# Tarea 1
En el fragmento sobre los derechos del cliente, ¿qué nombre recibe la clase de atención que colma de halagos al cliente nuevo durante un período muy corto y luego decae?
# Tarea 2
Reanuda el fragmento sobre los derechos del cliente justo después de su última oración.

# Fragmento seleccionado
^^^^
Sexto derecho: El cliente tiene derecho a no crearse falsas


expectativas.

Este concepto cabe en dos palabras: sostenimiento-integridad. A los clientes


les encanta confirmar, corroborar que hicieron la elección correcta, que vale
la pena volver o quedarse, porque la sucesión de buenas impresiones y
experiencias se mantienen en el tiempo, no dan la vuelta, no se desgastan.
Existe cierta clase de atención que yo denomino “lunamielera”. Eso significa
que al cliente nuevo se le brindan todos los halagos en un corto, cortísimo
período de tiempo para luego caer, poco a poco o súbitamente, en un trato
de segunda o tercera clase.

Séptimo derecho: El cliente tiene derecho a ser atendido (y


comprendido) por personal experto.

Cuántas veces no nos hemos preguntamos, al salir de un negocio: Caray, ¿a


quién se le habrá ocurrido poner a estas personas a atender a los clientes?
Esto, a su vez, suscita una pregunta obvia: ¿Por qué, siendo tan estratégicos
y esenciales el trato con el cliente, la atención directa y el servicio de calidad
para el crecimiento y la prosperidad de cualquier negocio, es tan frecuente
encontrarse con personas mal dirigidas, mal remuneradas, mal motivadas y
mal entrenadas realizando esas tareas? Es un contrasentido, una carencia de
la que ni ciertas empresas con alto nivel de posicionamiento parecen salir
bien libradas. Las causas son múltiples, pero el hecho es innegable: no
abundan los casos en que los clientes tienen una percepción altamente
favorable en relación con el nivel de atención que reciben y la capacidad que
demuestran tener los empleados en proporcionarles respuestas y soluciones
satisfactorias.

Octavo derecho: El cliente tiene derecho a esperar y a obtener


soluciones prontas.

El silencio sepulcral y el abuso de la posición dominante son los primeros


actos disuasivos e intimidatorios de una empresa que siente que
determinado cliente la está empujando a entrar en terreno hostil. Eso se
traduce algo como esto: “Desista… Usted no es nadie; usted es tan sólo un
cliente indeseable, sólo eso y nada más que eso”. Además de abonar el
terreno para disputas y reclamaciones legales con procedimientos absurdos
—que claramente atentan contra los intereses del cliente—, algunas
empresas persisten en el error de no implementar estrategias conciliatorias
y compensatorias que les permitan salir pronto de la situación de conflicto.
^^^^
# Registros proporcionados
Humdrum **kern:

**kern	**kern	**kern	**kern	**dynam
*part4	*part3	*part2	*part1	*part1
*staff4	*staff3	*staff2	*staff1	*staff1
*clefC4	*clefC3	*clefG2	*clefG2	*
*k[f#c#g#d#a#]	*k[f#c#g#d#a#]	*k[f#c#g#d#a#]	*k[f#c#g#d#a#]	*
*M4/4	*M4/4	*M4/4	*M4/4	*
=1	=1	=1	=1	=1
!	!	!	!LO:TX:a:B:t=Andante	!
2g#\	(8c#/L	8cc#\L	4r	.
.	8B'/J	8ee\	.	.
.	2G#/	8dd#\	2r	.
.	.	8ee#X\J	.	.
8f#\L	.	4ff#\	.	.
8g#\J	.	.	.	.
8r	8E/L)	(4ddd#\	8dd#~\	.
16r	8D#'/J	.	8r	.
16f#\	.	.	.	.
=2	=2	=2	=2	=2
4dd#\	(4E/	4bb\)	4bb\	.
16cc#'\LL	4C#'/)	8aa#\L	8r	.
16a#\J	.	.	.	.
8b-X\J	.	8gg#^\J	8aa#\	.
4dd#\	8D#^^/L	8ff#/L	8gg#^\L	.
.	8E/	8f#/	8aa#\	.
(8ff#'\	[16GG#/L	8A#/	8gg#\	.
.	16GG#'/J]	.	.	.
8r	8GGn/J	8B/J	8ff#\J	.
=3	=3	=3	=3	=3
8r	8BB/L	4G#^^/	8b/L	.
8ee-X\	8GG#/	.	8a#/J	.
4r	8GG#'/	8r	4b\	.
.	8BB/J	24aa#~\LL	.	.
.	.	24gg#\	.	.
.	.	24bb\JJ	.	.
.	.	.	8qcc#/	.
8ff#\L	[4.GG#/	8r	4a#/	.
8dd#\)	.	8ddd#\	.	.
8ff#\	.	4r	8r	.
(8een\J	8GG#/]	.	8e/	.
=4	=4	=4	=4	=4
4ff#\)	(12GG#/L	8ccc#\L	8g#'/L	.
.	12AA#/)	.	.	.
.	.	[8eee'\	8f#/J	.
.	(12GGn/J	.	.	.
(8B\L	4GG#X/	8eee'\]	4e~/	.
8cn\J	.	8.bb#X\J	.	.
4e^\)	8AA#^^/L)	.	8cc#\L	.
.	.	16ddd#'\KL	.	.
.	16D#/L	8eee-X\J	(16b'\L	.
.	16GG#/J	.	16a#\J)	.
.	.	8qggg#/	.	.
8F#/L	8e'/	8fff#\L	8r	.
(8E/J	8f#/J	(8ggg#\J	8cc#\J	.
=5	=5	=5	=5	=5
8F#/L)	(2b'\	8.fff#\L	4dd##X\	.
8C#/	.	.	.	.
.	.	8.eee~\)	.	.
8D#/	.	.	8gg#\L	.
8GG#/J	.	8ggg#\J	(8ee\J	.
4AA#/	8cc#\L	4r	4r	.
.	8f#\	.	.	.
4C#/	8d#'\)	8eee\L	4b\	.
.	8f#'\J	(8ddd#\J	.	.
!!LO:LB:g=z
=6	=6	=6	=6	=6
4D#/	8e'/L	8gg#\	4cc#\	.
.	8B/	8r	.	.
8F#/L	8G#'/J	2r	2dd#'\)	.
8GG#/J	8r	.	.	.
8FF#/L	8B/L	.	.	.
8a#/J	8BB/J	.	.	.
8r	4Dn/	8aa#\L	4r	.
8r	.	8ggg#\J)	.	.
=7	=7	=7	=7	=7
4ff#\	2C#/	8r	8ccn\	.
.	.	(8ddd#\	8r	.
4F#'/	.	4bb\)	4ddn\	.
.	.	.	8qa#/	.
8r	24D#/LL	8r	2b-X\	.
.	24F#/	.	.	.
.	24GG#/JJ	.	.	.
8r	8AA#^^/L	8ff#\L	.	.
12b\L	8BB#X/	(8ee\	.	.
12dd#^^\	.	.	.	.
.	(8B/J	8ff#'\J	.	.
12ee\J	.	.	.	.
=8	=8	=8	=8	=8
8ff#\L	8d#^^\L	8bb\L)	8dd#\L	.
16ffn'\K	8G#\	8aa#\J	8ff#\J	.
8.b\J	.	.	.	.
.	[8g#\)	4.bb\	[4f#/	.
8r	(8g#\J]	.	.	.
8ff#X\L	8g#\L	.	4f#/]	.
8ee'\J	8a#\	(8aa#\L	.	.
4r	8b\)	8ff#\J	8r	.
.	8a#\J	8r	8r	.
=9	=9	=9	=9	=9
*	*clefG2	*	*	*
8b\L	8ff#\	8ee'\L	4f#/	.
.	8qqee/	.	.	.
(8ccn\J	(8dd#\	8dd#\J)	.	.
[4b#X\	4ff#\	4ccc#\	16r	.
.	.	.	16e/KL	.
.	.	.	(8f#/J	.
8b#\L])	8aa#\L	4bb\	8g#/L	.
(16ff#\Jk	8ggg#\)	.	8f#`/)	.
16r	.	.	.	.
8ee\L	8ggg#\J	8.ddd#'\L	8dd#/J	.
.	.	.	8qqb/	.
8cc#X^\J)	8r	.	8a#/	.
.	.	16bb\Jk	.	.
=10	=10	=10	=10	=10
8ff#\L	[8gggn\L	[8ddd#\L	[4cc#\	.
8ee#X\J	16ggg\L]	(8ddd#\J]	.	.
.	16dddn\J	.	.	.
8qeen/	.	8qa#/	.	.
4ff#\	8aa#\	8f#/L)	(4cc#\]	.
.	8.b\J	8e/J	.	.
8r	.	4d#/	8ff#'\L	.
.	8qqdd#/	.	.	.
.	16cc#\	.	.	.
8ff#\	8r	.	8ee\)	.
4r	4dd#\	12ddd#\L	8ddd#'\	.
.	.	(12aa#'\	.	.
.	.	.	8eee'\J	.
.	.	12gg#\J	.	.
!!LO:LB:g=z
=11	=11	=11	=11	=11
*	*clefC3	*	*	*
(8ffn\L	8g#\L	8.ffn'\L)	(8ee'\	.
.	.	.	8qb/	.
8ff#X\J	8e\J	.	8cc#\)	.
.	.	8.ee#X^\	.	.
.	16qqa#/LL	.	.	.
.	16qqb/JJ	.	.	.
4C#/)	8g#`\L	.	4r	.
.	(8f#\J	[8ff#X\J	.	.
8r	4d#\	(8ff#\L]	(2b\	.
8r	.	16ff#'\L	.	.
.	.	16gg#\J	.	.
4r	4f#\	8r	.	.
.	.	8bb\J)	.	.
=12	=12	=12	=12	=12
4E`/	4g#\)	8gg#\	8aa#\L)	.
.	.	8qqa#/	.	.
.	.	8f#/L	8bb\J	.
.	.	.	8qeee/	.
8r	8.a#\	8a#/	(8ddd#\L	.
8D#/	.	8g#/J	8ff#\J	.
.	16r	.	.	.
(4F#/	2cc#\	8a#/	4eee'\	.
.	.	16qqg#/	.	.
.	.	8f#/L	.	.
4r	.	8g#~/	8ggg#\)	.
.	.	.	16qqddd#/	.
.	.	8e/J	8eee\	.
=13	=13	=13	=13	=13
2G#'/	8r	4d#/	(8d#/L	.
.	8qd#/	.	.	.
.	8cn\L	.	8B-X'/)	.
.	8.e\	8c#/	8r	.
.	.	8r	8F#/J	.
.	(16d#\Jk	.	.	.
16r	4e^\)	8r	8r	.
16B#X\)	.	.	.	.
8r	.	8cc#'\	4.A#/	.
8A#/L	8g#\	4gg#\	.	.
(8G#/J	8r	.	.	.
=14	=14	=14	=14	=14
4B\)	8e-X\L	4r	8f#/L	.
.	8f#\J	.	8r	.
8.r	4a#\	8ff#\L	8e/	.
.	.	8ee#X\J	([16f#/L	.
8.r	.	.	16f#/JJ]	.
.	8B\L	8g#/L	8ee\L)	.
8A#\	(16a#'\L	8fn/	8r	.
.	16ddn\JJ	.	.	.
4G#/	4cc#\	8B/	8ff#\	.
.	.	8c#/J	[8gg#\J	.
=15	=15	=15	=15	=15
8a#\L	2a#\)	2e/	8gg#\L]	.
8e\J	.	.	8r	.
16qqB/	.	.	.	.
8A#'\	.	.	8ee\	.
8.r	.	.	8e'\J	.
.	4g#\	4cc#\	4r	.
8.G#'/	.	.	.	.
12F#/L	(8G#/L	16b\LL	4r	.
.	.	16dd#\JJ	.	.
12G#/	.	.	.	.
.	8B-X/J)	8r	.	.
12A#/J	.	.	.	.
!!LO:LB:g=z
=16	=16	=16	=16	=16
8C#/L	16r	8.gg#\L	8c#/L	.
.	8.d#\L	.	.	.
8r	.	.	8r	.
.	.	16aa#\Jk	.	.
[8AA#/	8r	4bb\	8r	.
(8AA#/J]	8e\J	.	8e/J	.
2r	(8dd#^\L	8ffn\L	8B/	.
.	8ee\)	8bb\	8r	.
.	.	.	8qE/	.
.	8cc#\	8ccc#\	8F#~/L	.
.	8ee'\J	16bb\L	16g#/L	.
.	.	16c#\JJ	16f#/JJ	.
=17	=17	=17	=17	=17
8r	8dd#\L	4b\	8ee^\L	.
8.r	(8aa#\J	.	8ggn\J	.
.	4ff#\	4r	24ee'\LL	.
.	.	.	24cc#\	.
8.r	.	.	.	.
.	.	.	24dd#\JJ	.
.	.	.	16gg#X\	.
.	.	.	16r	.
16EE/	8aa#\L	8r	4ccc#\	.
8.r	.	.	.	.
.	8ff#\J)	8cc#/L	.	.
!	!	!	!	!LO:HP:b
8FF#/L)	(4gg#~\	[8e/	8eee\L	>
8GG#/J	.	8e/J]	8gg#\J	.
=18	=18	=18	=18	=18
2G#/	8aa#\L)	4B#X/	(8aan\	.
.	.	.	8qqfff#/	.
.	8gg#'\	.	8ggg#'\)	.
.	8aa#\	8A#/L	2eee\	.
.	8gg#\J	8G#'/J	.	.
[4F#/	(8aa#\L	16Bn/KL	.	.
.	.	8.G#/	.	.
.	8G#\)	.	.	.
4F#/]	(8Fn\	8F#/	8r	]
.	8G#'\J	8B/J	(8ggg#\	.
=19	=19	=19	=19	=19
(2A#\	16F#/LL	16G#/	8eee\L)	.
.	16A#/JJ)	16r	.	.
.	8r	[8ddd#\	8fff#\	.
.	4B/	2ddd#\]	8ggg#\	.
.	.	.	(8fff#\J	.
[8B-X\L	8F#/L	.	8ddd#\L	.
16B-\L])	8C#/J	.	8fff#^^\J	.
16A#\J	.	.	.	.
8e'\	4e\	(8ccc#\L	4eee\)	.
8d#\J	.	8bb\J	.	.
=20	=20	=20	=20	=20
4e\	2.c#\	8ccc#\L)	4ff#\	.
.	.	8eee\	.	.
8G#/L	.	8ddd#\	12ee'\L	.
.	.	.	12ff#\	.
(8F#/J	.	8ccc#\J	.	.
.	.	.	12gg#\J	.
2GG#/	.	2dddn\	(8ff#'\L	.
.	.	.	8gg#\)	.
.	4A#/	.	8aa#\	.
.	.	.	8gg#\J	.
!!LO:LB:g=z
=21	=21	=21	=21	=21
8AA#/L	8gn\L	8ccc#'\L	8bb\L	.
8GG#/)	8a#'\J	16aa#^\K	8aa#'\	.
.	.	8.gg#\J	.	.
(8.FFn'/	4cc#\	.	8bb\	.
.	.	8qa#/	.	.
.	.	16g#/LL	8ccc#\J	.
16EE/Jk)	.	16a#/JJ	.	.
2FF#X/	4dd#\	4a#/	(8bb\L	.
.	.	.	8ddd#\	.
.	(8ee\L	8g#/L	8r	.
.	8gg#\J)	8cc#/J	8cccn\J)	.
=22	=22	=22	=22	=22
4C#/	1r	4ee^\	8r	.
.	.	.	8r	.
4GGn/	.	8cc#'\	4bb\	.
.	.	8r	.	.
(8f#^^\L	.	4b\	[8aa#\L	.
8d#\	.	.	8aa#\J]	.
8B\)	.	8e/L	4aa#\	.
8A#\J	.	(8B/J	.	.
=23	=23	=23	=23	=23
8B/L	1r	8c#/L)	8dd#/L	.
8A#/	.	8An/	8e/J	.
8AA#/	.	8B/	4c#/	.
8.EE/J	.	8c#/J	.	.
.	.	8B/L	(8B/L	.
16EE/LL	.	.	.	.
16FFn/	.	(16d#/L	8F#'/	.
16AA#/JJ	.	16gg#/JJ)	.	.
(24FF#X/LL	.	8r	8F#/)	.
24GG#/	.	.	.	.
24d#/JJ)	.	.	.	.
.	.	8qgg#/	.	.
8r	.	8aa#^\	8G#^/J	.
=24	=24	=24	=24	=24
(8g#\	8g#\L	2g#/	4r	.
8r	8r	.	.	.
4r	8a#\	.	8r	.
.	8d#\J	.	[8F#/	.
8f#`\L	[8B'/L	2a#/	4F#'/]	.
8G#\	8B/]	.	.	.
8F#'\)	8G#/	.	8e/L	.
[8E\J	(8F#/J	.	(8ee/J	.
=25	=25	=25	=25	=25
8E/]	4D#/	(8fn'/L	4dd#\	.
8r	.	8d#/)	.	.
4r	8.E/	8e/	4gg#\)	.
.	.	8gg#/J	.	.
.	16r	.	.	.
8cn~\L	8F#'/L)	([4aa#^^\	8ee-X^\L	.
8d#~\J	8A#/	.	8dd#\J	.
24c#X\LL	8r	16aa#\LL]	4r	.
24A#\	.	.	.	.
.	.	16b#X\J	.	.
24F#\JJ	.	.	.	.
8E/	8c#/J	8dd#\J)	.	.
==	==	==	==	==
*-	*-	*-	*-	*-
^^^^
# Respuesta 1
Se la denomina atención “lunamielera”.

# Respuesta 2
Acuden al litigio, al pugilato, y no a otras modalidades jurídicas que han
demostrado ser mucho más prácticas y eficaces.

Noveno derecho: El cliente tiene derecho a ser defendido hasta por


la misma empresa.

Un estado con instancias reguladoras activas, inquisitivas y fuertes es la


mejor garantía de calidad y cumplimiento para los clientes en un contexto
amplio de economía de libre mercado. Ahora bien, la figura del defensor del
cliente, nombrado para tal fin dentro de las mismas empresas, es una
solución acertadísima e inteligente para mantener e incrementar la confianza
del cliente en los procedimientos y las actuaciones de las compañías, sólo
que un despacho como este debe ganarse la credibilidad de quienes dice
representar, o de lo contrario se convertirá en otro montaje más para eludir
sus responsabilidades ante ellos.

Décimo derecho: El cliente tiene derecho a relajarse, a sentirse


cómodo.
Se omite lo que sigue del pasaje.